Mrs. Das comforts her son. As she takes a comb from her purse to brush his hair, Mr. Kapasi observes his address fluttering away in the breeze.

“He watched as it rose, carried higher and higher by the breeze, into the trees where the monkeys now sat, solemnly observing the scene below…this was the picture of the Das family that he would preserve forever in his mind.”

So, in an ironic sense, Mr. Kapasi actually does interpret Mrs. Das’ malady accurately, although he is angry, and Mrs. Das rejects him. The narrator shows the reader these things even though the characters deny them. The narrator has distance from the characters and can provide these insights. However, this is not a personified, omniscient narrator who might say, “Well, yes, Mr. Kapasi is emotionally crushed at the end of the story.” Instead, the narrator merely shows things in an omniscient way, leaving the reader to draw conclusions.

Here's another way to think of this:

Is there a sense of the narrator interpreting the characters’ maladies, just as Mr. Kapasi interprets the maladies of the doctor’s patients?

Yes, best B.. The story does what its protagonist does, and vice versa. It’s quite likely that Mrs. Das feels guilt over having sex with another man and getting pregnant but never telling anyone. The story shows her acting as if she’s guilty, and then shows Mr. Kapasi offering this explanation. And the story shows Mr. Kapasi’s malady of being lonely and feeling unappreciated despite his sacrifices. The story offers an interpretation of both character’s unhappiness.

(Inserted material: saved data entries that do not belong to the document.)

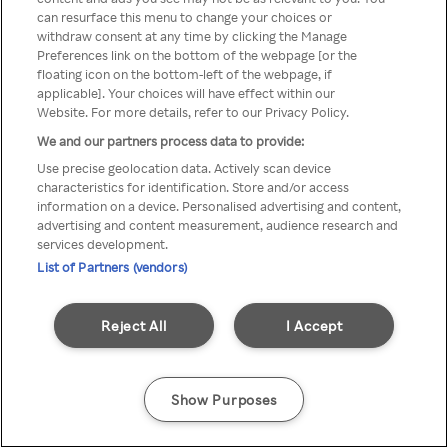
can resurface this menu to change your choices or
TV a través de una VPN/Proxy
withdraw consent at any time by clicking the Manage
Preferences link on the bottom of the webpage [or the
anónimo.
floating icon on the bottom-left of the webpage, if
applicable]. Your choices will have effect within our
Website. For more details, refer to our Privacy Policy.
We and our partners process data to provide:
Go back
Use precise geolocation data. Actively scan device
characteristics for identification. Store and/or access
information on a device. Personalised advertising and content,
advertising and content measurement, audience research and
services development.
List of Partners (vendors)
Reject All
I Accept
Show Purposes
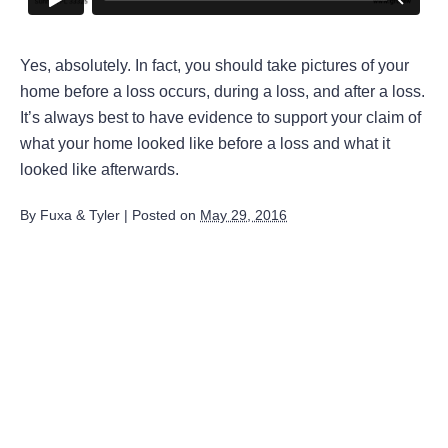
Yes, absolutely. In fact, you should take pictures of your
home before a loss occurs, during a loss, and after a loss.
It’s always best to have evidence to support your claim of
what your home looked like before a loss and what it
looked like afterwards.
By
Fuxa & Tyler
|
Posted on
May 29, 2016
August 2026
July 2026
June 2026
May 2026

Could it be that on the surface, Mr. Kapasi and Mrs. Das both feel they’ve made major sacrifices in life? Mr. Kapasi gave up his dream of being a high-level interpreter in order to provide for his family, and his wife doesn’t seem to appreciate this. Mrs. Das has sacrificed being happy in her marriage and family out of a fear, I think, of losing both and perhaps of being confronted with her error in judgment. Both characters settle for less but for different reasons.